Sen. John McCain (R-Ariz.) speaks with reporters in the Reuters newsroom… (Jonathan Ernst / Reuters )
John McCain, the most recent Republican nominee for president, drew a clear separation Monday with some of the party's leading candidates in 2012 on the issue of waterboarding, saying he was "very disappointed" by those who said it was not torture.
The issue came up at the latest meeting of GOP candidates for a debate in South Carolina on Saturday.
Herman Cain was asked whether he agreed with McCain and President Obama that waterboarding does constitute torture -- one of the rare areas of agreement between the two in the 2008 campaign.
"I would return to that policy. I don't see it as torture. I see it as an enhanced interrogation technique," Cain said.
Rep. Michele Bachmann (R-Minn.) agreed, saying the practice "gained information for our country" while blasting Obama for "allowing the ACLU to run the CIA."
"We have no CIA interrogation anymore. It is as though we have decided we want to lose in the war on terror under President Obama," she said.
Later in the debate Rick Santorum and Rick Perry said they favored the use of any and all necessary enhanced interrogation techniques.
"This is war," Perry said. "This is what happens in war."
McCain chimed in on the subject on Twitter on Monday morning, writing: "Very disappointed by statements at SC GOP debate supporting waterboarding. Waterboarding is torture."
Two other candidates at the event shared McCain's view.

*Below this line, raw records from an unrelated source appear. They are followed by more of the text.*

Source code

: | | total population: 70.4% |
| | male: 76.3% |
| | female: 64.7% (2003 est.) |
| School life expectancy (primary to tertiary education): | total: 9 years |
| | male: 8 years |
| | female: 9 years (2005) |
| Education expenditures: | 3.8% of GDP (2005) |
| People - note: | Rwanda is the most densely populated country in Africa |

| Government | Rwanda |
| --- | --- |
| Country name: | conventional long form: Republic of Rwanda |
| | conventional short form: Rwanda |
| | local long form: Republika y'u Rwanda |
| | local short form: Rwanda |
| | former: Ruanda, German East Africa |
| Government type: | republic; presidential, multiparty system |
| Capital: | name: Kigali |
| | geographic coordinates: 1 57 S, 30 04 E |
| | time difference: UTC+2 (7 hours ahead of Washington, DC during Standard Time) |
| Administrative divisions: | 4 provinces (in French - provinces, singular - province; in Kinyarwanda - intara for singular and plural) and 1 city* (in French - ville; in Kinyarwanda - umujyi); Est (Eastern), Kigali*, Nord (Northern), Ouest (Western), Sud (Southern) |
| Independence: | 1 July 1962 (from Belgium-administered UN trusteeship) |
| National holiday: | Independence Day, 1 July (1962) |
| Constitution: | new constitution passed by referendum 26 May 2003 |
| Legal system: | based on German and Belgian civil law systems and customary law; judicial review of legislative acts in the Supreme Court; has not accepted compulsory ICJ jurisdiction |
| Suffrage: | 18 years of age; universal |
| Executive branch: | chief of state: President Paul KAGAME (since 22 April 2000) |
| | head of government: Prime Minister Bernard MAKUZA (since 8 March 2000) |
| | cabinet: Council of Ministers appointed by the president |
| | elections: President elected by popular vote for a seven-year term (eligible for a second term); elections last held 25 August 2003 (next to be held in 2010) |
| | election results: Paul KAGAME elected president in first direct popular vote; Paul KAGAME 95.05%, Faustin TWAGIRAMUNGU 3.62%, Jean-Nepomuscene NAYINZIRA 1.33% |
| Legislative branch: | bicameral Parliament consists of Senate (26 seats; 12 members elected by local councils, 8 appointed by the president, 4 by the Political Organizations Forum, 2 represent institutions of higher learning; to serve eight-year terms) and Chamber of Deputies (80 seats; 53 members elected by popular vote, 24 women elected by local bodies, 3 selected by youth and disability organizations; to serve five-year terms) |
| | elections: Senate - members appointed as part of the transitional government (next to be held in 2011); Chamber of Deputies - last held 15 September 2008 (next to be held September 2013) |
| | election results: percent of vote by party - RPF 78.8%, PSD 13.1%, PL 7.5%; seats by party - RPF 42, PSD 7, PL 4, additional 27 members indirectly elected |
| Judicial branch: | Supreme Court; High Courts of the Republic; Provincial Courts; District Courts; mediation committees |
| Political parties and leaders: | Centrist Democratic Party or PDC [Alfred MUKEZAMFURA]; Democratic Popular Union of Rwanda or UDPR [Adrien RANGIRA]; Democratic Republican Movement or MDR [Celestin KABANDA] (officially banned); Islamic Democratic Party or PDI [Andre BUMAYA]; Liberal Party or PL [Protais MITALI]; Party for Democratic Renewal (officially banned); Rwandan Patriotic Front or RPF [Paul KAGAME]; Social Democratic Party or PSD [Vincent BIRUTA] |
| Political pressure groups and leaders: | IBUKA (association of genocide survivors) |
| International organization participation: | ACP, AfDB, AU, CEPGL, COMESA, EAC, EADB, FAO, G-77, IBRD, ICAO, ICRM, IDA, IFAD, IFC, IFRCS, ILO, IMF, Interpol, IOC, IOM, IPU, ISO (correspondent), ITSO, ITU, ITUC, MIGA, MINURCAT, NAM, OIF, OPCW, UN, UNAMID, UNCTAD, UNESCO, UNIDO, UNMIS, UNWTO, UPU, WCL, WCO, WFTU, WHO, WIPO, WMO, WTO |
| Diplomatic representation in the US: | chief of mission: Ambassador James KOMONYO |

Rep. Ron Paul said waterboarding was "illegal under international law and under our law."
"It's also immoral and it's also very impractical. There's no evidence that you really get reliable evidence," he said.
Jon Huntsman, an early supporter of McCain's in 2008 and a former U.S. ambassador, said we "dilute ourselves down like a whole lot of other countries and we lose that ability to project values that a lot of people in corners of this world are still relying on the United States to stand up for."